● **Page excerpt**

There is an equal concentration of both enantiomers, so the rotations cancel out.

Question 10

Wedge-&-dash notation

Answer 10

The wedge comes towards you, out of the plane. The dashed line goes away from you, into the plane. The two straight lines are next to each other.

Question 11

Why is SN1 unimolecular?

Answer 11

It has only one species in the rate equation.

Question 12

Why is SN2 bimolecular?

Answer 12

It has 2 species in the rate equation.

Question 13

Chloride nucleophile + butanol (secondary alcohol) by SN1

Answer 13

Cl - can approach the cation from either side as the molecule is planar. Thus, both enantiomers form; the race mate is not optically active.

Question 14

Chloride ion + butanol (secondary alcohol) by SN2

Answer 14

Rear-side attack, the chloride attacks the partially positive chiral carbon. Inversion occurs, and the Cl switches with the OH group. Only one enantiomer is formed, so the product is optically active.

Question 15

Carbonyls

Answer 15

Aldehydes & ketones.

Question 16

-ate

Answer 16

Almost always 3 or 4 oxygens.

Question 17

-ide

Answer 17

Just the element.

Question 18

Break down the name: phosphide

Answer 18

Reduced form of phosphorous.

Question 19

Break down the name: phosphate

Answer 19

Oxidised form of phosphorous.

Question 20

How to find the name from the formula

Answer 20

Use oxidation states, and work backwards from the acid.

Question 21

Why do tertiary molecules react via SN1?

Answer 21

It forms a more stable carbocation by the positive inductive effect.

Question 22

Aldehyde functional group

Answer 22

R-CHO

Question 23

Carbonyl functional group

Answer 23

R-COR’

Question 24

Under carefully-controlled conditions, what are primary alcohols converted into?

Answer 24

Aldehydes.

Question 25

What are primary alcohols converted into, if there is an excess of oxidant?

Answer 25

Carboxylic acids.

Question 26

Reduction

Answer 26

Add H. Add electrons. Lose O.

Question 27

What are secondary alcohols converted into?

Answer 27

Ketones.

Question 28

Why can’t tertiary alcohols be oxidised?

Answer 28

There is no H on the carbon to which the OH is bonded.

● **Dataset rows**

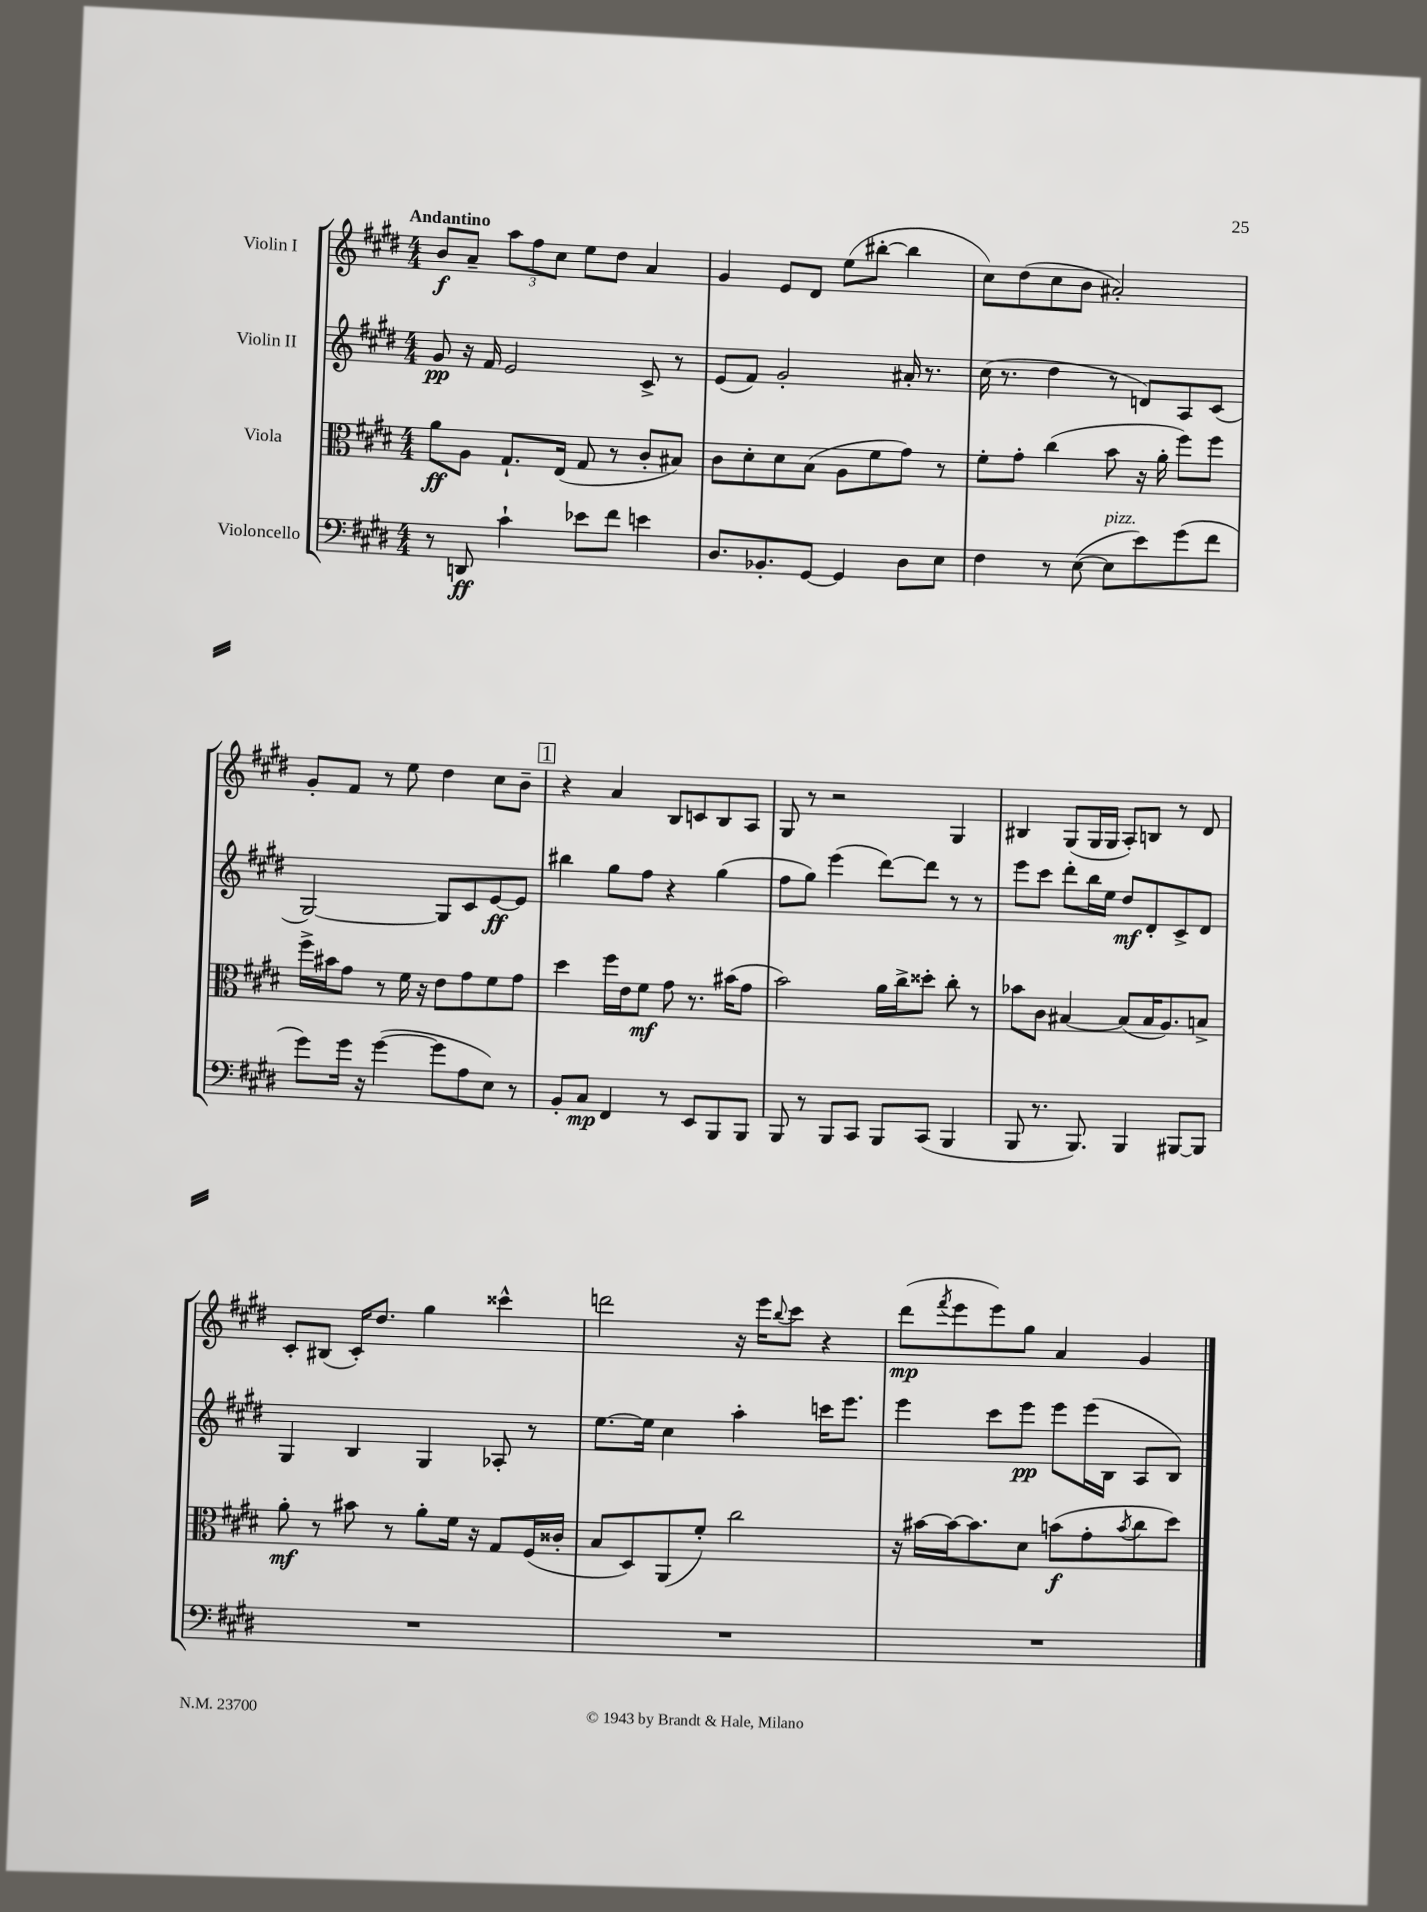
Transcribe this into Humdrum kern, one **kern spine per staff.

**kern	**dynam	**kern	**dynam	**kern	**dynam	**kern	**dynam
*part4	*part4	*part3	*part3	*part2	*part2	*part1	*part1
*staff4	*staff4	*staff3	*staff3	*staff2	*staff2	*staff1	*staff1
*I"Violoncello	*	*I"Viola	*	*I"Violin II	*	*I"Violin I	*
*clefF4	*	*clefC3	*	*clefG2	*	*clefG2	*
*k[f#c#g#d#]	*	*k[f#c#g#d#]	*	*k[f#c#g#d#]	*	*k[f#c#g#d#]	*
*M4/4	*	*M4/4	*	*M4/4	*	*M4/4	*
=1	=1	=1	=1	=1	=1	=1	=1
!	!	!	!	!	!	!LO:TX:a:B:t=Andantino	!
8r	.	8a\L	ff	8g#/	pp	8b/L	f
8DDn/	ff	8A\J	.	16r	.	8a~/J	.
.	.	.	.	16f#/	.	.	.
4c#`\	.	8.G#`/L	.	2e/	.	12aa\L	.
.	.	.	.	.	.	12ff#\	.
.	.	.	.	.	.	12cc#\J	.
.	.	(16E/Jk	.	.	.	.	.
8e-X\L	.	8G#/	.	.	.	8ee\L	.
8f#\J	.	8r	.	.	.	8dd#\J	.
4en\	.	8c#'/L	.	8c#^/	.	4a/	.
.	.	8B#X/J)	.	8r	.	.	.
=2	=2	=2	=2	=2	=2	=2	=2
8.D#/L	.	8c#\L	.	(8e/L	.	4g#/	.
.	.	8d#'\	.	8f#/J)	.	.	.
8.BB-X'/	.	.	.	.	.	.	.
.	.	8d#\	.	2g#'/	.	8e/L	.
[8GG#/J	.	(8B\J	.	.	.	8d#/J	.
4GG#/]	.	8A\L	.	.	.	(8ee\L	.
.	.	8f#\	.	.	.	[8bb#X'\J	.
8D#\L	.	8g#\J)	.	16a#X'/	.	4bb#\]	.
.	.	.	.	8.r	.	.	.
8E\J	.	8r	.	.	.	.	.
=3	=3	=3	=3	=3	=3	=3	=3
4F#\	.	8f#'\L	.	(16cc#\	.	8cc#\L)	.
.	.	.	.	8.r	.	.	.
.	.	8g#'\J	.	.	.	(8dd#\	.
8r	.	(4cc#\	.	4dd#\	.	8cc#\	.
([8E\	.	.	.	.	.	8b\J	.
!LO:TX:a:i:t=pizz.	!	!	!	!	!	!	!
8E\L]	.	8b\	.	8r	.	2a#X'/)	.
8e\)	.	16r	.	8dn/L)	.	.	.
.	.	16a'\	.	.	.	.	.
(8g#\	.	8ff#\L)	.	8A/	.	.	.
8f#\J	.	8ff#\J	.	(8c#/J	.	.	.
!!LO:LB:g=z
=4	=4	=4	=4	=4	=4	=4	=4
8g#\L)	.	16ff#^\LL	.	[2G#/)	.	8g#'/L	.
.	.	16b#X\J	.	.	.	.	.
16g#\Jk	.	8g#\J	.	.	.	8f#/J	.
16r	.	.	.	.	.	.	.
([4g#\	.	8r	.	.	.	8r	.
.	.	16f#\	.	.	.	8ee\	.
.	.	16r	.	.	.	.	.
8g#\L]	.	8e\L	.	8G#/L]	.	4dd#\	.
8A\	.	8g#\	.	8c#/	.	.	.
8E\J)	.	8f#\	.	[8e/	ff	8cc#\L	.
8r	.	8g#\J	.	8e/J]	.	8b~\J	.
!!LO:REH:place=s1:t=1
=5	=5	=5	=5	=5	=5	=5	=5
8BB'/L	.	4dd#\	.	4bb#X\	.	4r	.
8C#/J	mp	.	.	.	.	.	.
4FF#/	.	16ff#\LL	.	8gg#\L	.	4a/	.
.	.	16e\J	.	.	.	.	.
.	.	8f#\J	mf	8ff#\J	.	.	.
8r	.	8g#\	.	4r	.	8B/L	.
8EE/L	.	8.r	.	.	.	8cn/	.
8BBB/	.	.	.	(4gg#\	.	8B/	.
.	.	(16b#X\KL	.	.	.	.	.
8BBB/J	.	8g#\J	.	.	.	8A/J	.
=6	=6	=6	=6	=6	=6	=6	=6
8BBB/	.	2b\)	.	8ff#\L	.	8G#/	.
8r	.	.	.	8gg#\J)	.	8r	.
8BBB/L	.	.	.	(4eee\	.	2r	.
8CC#/J	.	.	.	.	.	.	.
8BBB/L	.	16a\LL	.	[8ddd#\L)	.	.	.
.	.	16cc#^\J	.	.	.	.	.
(8CC#/J	.	8dd##X'\J	.	8ddd#\J]	.	.	.
4BBB/	.	8cc#'\	.	8r	.	4G#/	.
.	.	8r	.	8r	.	.	.
=7	=7	=7	=7	=7	=7	=7	=7
8BBB/	.	8b-X\L	.	8eee\L	.	4B#X/	.
8.r	.	8c#\J	.	8ccc#\J	.	.	.
.	.	[4B#X/	.	8ddd#'\L	.	(8G#/L	.
8.BBB/)	.	.	.	.	.	.	.
.	.	.	.	16bb\L	.	16G#/L	.
.	.	.	.	16ee\JJ	.	16G#/JJ	.
4BBB/	.	(8B#/L]	.	8dd#/L	mf	8A'/L)	.
.	.	16B#/K	.	8d#'/	.	8Bn/J	.
.	.	8.A/)	.	.	.	.	.
[8BBB#X/L	.	.	.	8c#^/	.	8r	.
8BBB#/J]	.	8Bn^/J	.	8d#/J	.	8d#/	.
!!LO:LB:g=z
=8	=8	=8	=8	=8	=8	=8	=8
1r	.	8a'\	mf	4G#/	.	8c#'/L	.
.	.	8r	.	.	.	(8B#X/J	.
.	.	8b#X\	.	4B/	.	16c#'/KL)	.
.	.	.	.	.	.	8.dd#/J	.
.	.	8r	.	.	.	.	.
.	.	8a'\L	.	4G#/	.	4gg#\	.
.	.	16f#\Jk	.	.	.	.	.
.	.	16r	.	.	.	.	.
.	.	8G#/L	.	8A-X'/	.	4ccc##X^^\	.
.	.	(16F#/L	.	8r	.	.	.
.	.	16c##X'/JJ	.	.	.	.	.
=9	=9	=9	=9	=9	=9	=9	=9
1r	.	8B/L	.	[8.ee\L	.	2dddn\	.
.	.	8D#/)	.	.	.	.	.
.	.	.	.	16ee\Jk]	.	.	.
.	.	(8AA/	.	4cc#\	.	.	.
.	.	8f#'/J)	.	.	.	.	.
.	.	2cc#\	.	4aa'\	.	16r	.
.	.	.	.	.	.	16eee\KL	.
.	.	.	.	.	.	8qqbb/	.
.	.	.	.	.	.	8ccc#\J	.
.	.	.	.	16cccn\KL	.	4r	.
.	.	.	.	8.eee\J	.	.	.
=10	=10	=10	=10	=10	=10	=10	=10
1r	.	16r	.	4eee\	.	(8ddd#\L	mp
.	.	[16b#X\LL	.	.	.	.	.
.	.	.	.	.	.	8qfff#/	.
.	.	16b#\J_	.	.	.	8eee\	.
.	.	8.b#\]	.	.	.	.	.
.	.	.	.	8ccc#\L	.	8eee\)	.
.	.	8d#\J	.	8eee\J	pp	8gg#\J	.
.	.	(8bn\L	f	8eee\L	.	4a/	.
.	.	8g#'\	.	(16eee\L	.	.	.
.	.	.	.	16B\JJ	.	.	.
.	.	8qb/	.	.	.	.	.
.	.	8cc#\	.	8A/L	.	4g#/	.
.	.	8dd#\J)	.	8B/J)	.	.	.
==	==	==	==	==	==	==	==
*-	*-	*-	*-	*-	*-	*-	*-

● **Complete the following**
[1] Repeat the stretch of the chemistry flashcards from "Question 24" through "excess of oxidant?", swapping "primary alcohols" for "secondary alcohols".
[2] List every question in the chemistry flashcards that begins with the word "Why".
[3] Extend the chemistry flashcards past their final answer, adding further question-and-answer entries in the same format.

● **Answers in order**
[1]
Question 24

Under carefully-controlled conditions, what are secondary alcohols converted into?

Answer 24

Aldehydes.

Question 25

What are secondary alcohols converted into, if there is an excess of oxidant?

[2]
Why is SN1 unimolecular?
Why is SN2 bimolecular?
Why do tertiary molecules react via SN1?
Why can’t tertiary alcohols be oxidised?

[3]
Question 29

Oxidising agent

Answer 29

Acidified (H2SO4) potassium dichromate. K2Cr2O7. Cr2O7 -2/ H+.

Question 30

Acidified potassium dichromate colour change

Answer 30

Orange to green.

Question 31

Why do aldehydes have lower boiling points than alcohols?

Answer 31

Alcohols form H bonds, whereas aldehydes have only London dispersion forces. This means aldehydes can be distilled off as they form.

Question 32

Oxidation of a primary alcohol: technique to obtain an aldehyde

Answer 32

Distillation

Question 33

Oxidation of a primary alcohol: technique to obtain a ketone

Answer 33

Heating under reflux.

Question 34

Alternative oxidising agent (not typically used for alcohol oxidation)

Answer 34

KMnO4 /H2SO4.

Question 35

Potassium permanganate: colour change

Answer 35

Purple to pale pink.

Question 36

Reducing agents

Answer 36

NaBH4 sodium borohydride, LiAlH4 Lithium aluminium hydride IN DRY ETHER.

Question 37

What is the colour change of Fehling’s solution when warmed with an aldehyde?

Answer 37

Blue to red. The solution contains blue Cu (II) (aq), which is reduced to a red precipitate of Cu (I) oxide.

Question 38

What happens to the aldehydes when warmed with Fehling’s solution?

Answer 38

It is oxidised to a. A Carboxylic acid.

Question 39

Why do Tollen’s reagent and Fehling’s solution have no effect on ketones?

Answer 39

Ketones cannot be oxidised.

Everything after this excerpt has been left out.